Metadata-Version: 2.1
Name: hairpred
Version: 1.0.0
Summary: HAIRPred: A tool for predicting,and designing of antibody binding residues
Home-page: https://github.com/RuchirSahni/HAIRpr
Author: Prof. G.P.S. Raghava
Author-email: raghava@iiitd.ac.in
Requires-Python: >=3.6
Description-Content-Type: text/markdown
License-File: LICENSE.txt
Requires-Dist: numpy
Requires-Dist: pandas
Requires-Dist: scikit-learn
Requires-Dist: argparse
Requires-Dist: tqdm

# HAIRpred

This repository contains the standalone Python script `HAIRpred.py`.

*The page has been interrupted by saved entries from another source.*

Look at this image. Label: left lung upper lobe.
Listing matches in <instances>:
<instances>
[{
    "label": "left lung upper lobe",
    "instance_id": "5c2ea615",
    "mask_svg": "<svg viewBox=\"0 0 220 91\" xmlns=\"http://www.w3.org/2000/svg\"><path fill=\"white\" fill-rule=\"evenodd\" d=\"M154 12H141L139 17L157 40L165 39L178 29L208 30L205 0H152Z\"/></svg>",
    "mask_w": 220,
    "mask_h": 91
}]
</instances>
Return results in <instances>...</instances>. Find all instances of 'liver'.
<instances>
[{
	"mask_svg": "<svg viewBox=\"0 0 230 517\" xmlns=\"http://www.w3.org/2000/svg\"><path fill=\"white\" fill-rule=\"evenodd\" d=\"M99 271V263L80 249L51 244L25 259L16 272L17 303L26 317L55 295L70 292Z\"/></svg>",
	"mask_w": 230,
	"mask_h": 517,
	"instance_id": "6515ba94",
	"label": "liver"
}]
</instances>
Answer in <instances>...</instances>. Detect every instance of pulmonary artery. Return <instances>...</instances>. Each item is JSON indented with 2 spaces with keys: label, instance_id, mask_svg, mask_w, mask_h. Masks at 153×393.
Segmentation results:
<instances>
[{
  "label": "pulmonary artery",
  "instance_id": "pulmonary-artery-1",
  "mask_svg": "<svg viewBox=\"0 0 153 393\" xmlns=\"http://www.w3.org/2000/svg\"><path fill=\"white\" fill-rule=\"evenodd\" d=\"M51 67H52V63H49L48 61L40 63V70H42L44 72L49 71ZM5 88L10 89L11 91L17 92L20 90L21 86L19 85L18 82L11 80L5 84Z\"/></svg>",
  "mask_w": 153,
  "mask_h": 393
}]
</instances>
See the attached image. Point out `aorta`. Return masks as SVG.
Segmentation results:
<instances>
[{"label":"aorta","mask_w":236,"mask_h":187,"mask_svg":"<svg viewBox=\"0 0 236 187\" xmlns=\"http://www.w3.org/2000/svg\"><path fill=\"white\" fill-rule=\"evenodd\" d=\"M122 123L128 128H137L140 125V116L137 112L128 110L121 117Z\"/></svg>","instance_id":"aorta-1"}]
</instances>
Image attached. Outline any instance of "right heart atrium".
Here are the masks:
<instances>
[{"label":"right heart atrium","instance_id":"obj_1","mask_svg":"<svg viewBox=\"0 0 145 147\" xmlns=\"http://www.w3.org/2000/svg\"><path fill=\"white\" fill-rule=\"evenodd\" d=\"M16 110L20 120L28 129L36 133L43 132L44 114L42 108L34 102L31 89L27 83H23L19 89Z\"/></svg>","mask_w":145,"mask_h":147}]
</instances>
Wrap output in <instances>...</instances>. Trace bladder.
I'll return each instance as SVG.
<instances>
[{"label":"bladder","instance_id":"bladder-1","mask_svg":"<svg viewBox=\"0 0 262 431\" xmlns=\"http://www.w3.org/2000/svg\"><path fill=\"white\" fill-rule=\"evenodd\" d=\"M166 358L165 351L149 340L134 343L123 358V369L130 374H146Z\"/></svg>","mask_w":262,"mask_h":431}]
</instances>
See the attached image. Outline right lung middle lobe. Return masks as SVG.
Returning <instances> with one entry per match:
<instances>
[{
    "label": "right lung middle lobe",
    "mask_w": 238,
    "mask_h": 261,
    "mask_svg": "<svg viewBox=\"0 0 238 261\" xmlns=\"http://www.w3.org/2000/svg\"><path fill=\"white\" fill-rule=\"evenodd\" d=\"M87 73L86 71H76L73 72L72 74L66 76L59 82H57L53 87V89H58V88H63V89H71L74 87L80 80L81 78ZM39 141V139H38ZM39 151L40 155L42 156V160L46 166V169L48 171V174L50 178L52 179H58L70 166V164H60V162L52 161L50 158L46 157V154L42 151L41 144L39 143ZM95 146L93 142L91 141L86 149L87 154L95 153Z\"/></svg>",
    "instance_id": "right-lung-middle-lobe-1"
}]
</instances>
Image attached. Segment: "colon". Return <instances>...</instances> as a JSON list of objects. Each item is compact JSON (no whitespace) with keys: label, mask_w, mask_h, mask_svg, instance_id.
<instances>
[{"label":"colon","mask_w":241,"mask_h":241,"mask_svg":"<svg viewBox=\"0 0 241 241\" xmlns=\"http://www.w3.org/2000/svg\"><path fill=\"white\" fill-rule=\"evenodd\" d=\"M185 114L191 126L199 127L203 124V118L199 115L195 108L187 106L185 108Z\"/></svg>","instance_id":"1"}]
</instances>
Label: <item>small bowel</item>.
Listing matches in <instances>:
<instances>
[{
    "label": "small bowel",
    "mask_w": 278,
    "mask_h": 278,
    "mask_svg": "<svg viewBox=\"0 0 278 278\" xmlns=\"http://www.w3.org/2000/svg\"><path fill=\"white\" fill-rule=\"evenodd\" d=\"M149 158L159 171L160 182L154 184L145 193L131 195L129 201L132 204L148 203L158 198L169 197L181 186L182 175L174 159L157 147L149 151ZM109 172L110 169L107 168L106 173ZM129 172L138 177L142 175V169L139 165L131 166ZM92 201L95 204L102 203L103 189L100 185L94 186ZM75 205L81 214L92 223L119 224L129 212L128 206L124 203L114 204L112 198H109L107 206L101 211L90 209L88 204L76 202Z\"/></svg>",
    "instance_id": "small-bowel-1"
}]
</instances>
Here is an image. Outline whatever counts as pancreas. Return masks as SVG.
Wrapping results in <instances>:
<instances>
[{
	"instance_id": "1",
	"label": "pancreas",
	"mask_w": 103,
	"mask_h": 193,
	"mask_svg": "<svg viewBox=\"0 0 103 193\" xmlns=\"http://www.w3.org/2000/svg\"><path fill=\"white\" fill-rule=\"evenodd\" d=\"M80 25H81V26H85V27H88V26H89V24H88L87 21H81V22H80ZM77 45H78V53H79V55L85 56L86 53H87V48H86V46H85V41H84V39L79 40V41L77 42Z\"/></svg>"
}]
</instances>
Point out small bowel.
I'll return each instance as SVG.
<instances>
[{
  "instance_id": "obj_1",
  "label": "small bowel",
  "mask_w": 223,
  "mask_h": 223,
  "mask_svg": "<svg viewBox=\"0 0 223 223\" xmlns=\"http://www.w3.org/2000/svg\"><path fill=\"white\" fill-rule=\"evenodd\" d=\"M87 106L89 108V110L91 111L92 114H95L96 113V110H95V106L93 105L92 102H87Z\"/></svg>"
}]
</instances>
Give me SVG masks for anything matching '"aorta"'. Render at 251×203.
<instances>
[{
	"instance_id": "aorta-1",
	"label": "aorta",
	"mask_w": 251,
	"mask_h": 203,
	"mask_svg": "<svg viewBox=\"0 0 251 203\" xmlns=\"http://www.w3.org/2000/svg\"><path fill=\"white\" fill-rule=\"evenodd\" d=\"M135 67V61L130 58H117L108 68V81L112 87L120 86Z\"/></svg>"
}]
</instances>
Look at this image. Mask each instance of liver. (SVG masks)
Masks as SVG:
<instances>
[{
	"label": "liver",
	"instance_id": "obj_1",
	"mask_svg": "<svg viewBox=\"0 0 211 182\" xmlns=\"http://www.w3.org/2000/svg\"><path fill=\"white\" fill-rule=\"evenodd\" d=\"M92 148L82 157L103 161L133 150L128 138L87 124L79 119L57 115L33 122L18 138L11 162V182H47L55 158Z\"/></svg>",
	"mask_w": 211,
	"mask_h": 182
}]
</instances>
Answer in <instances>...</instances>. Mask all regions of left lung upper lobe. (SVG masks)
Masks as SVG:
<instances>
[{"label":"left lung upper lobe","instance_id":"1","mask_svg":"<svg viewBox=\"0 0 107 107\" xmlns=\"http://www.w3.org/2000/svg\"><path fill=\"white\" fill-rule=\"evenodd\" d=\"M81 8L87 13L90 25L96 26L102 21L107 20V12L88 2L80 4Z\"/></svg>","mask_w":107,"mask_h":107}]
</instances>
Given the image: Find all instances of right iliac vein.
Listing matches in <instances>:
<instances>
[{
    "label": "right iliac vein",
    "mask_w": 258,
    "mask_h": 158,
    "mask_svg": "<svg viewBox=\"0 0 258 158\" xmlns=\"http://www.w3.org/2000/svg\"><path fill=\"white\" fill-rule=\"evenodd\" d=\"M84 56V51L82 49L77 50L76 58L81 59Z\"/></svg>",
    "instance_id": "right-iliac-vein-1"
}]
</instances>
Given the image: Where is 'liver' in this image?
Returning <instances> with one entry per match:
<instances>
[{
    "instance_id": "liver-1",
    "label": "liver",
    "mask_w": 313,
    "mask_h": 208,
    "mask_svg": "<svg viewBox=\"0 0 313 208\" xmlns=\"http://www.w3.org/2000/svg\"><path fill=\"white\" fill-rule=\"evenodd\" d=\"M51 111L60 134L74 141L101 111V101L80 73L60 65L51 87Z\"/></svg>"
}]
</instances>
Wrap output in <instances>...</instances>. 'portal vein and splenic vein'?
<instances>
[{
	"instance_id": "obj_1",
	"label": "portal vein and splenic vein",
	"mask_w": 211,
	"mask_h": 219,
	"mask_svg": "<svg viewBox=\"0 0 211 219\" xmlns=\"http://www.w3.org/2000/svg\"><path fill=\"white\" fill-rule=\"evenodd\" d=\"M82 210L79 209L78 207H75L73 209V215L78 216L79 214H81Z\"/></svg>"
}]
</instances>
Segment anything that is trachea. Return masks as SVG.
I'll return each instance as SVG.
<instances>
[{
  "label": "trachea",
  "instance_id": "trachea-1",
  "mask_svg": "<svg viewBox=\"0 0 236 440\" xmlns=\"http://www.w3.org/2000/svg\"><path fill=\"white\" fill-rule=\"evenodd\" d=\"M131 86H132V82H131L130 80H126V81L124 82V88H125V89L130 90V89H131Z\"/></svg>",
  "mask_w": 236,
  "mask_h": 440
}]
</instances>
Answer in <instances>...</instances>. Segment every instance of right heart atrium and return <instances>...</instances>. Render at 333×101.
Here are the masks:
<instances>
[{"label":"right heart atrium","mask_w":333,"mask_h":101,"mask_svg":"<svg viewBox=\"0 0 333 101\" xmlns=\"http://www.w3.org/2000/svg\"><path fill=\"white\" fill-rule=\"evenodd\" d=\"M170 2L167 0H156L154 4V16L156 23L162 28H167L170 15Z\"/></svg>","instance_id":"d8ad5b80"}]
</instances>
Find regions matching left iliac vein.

## Installation (For Linux Users)

This Github repository has files which need Git-LFS for installation. To install Git-LFS : 

```bash
sudo apt-get install git-lfs
git lfs install
```

Then, clone this github repository : 

```bash
git clone https://github.com/Ruchir3003/HAIRpr.git
```

Next, we need to untar the tar.gz files :

```bash
tar -xvJf models.tar.xz
tar -xvfz pssm.tar.gz
```

### Install DSSP

To install DSSP, run the following command:

```bash 
apt-get install dssp
```
You can set up the environment using either `requirements.txt` (for pip users) or `environment.yml` (for Conda users).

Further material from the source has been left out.